A "thank you" in return is nice, but to me the thank you is what I need to release the anxiety that the gift may have been wrong and fully enjoy that I gave something that they appreciated. I don't get to dictate how they appreciate it. Though I do tend to give gifts when I encounter something that makes me think of that person, I don't need to be proven right in my judgement that they indeed enjoyed it.
So why not treat love the same? After all I am allowed to like/love someone. And there's a lot of joy I derive from that. In just seeing them... And just like a gift, they don't need to react to it, they don't need to like me back, interact with me beyond what they are comfortable... they don't need to do anything, just exist.
I agree with Fromm that love is an action. And a state of being. Loving someone is not a desire to possess them, for that is what needing them to love us back is. Love and like are a source of joyful emotions. To use the same example of the flower Fromm used in his choice of two poems of Goethe and Tennyson, I can like a flower and not feel the need to pluck it and take it home. Maybe I just spend a little more time on my walk to pass it by and admire it. The flower doesn't need to like me back, after all it can't. But that doesn't, or at least shouldn't, diminish the joy I feel whenever I see the flower.

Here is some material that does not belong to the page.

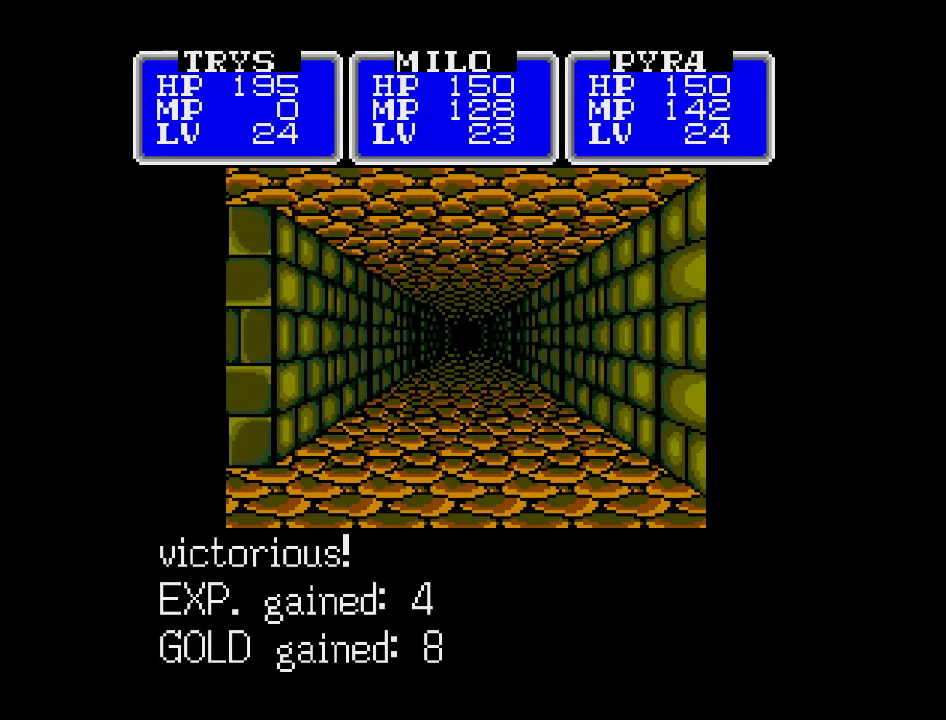
{"buttons": ["DPAD_UP"], "events": []}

I noticed that after reading that part I was finally comfortable letting my smile show when I was around my crush. I just allowed myself to feel happy and not guilty about the joy I felt just seeing him, or saying hello.
That is the love that heals. And the beautiful thing is that it is the act of loving itself that heals, not necessarily getting that love in return, but more on that in my next post.
0 Yes, I admit there is some history there, with those exact words, and some others...
1 About this thing in particular, I am still an anxious overthinker, worry not. How else would I write all these posts?